Co-Mission works with existing reformed evangelical churches in partnership to plant churches into unreached areas across London, fostering a church-planting ethos across our network to reach people for Christ.
We are committed to seeing gospel believing, gospel living and gospel sharing churches established and strengthened. There are many ways to launch these types of new churches. But typically we have employed three models of planting to accomplish this.
In this model we look to create a new church out of an old church. This can involve working with denominational organisations like the Church of England, The FIEC or the Grace Baptist Union to bring new life to a church situation in which decline has sadly become the direction of travel. Revitalisation typically involves the careful injection of resources, people and new leadership into the current situation in order to write a new chapter in the church’s history.
Congregational planting happens when one church identifies, trains and sends out a team from their church family to establish a new work in a new location. Often this church is launched in a different area of London, although sometimes we look to launch new congregational services within the same church. Often the church planter will be known to the sending church as a result of prior history with them.

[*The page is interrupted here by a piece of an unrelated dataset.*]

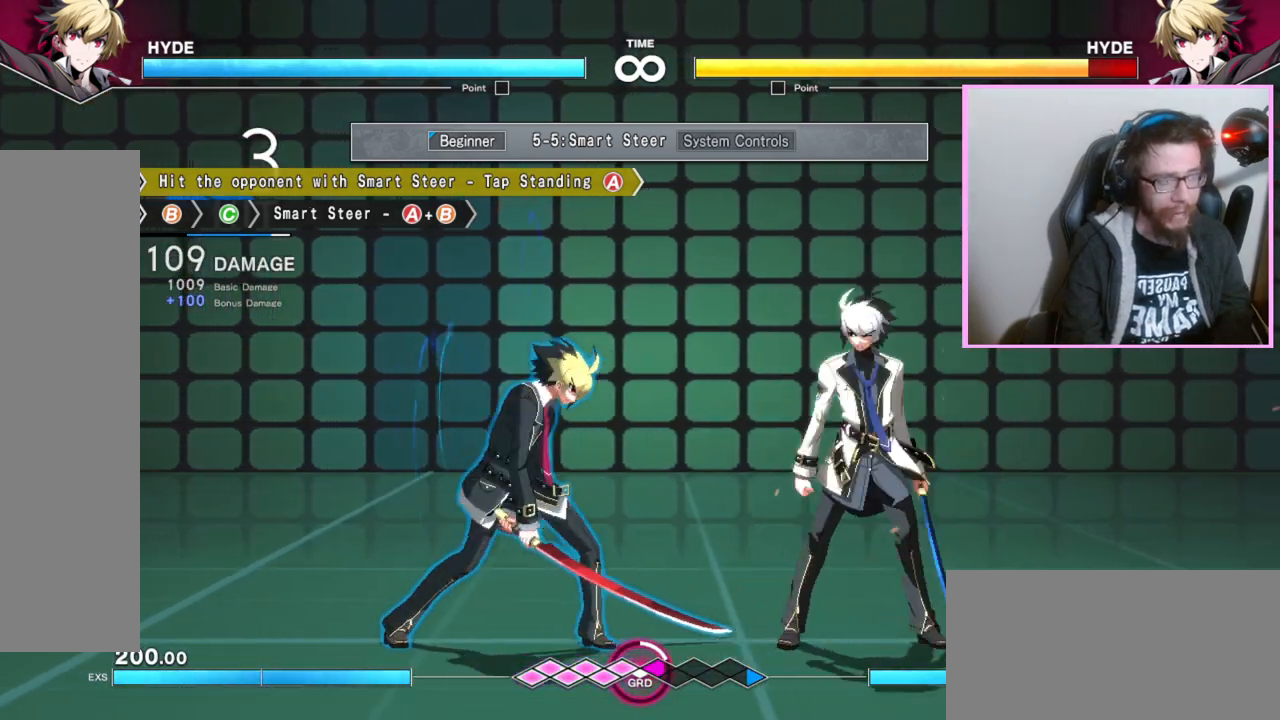
{"buttons": [], "events": []}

In this model we’re attempting to create a new church out of nothing. Pioneering church planting involves recruiting, deploying and supporting a more entrepreneurially gifted planter. Ordinarily he gathers a launch team from scratch through contact with both Christians and non-Christians. He does this in order to reach a particular community with the gospel. It was this type of planting that gave rise to the Antioch Plan, a three year, one million pound initiative to try to stimulate church planting reaching into the full diversity of London.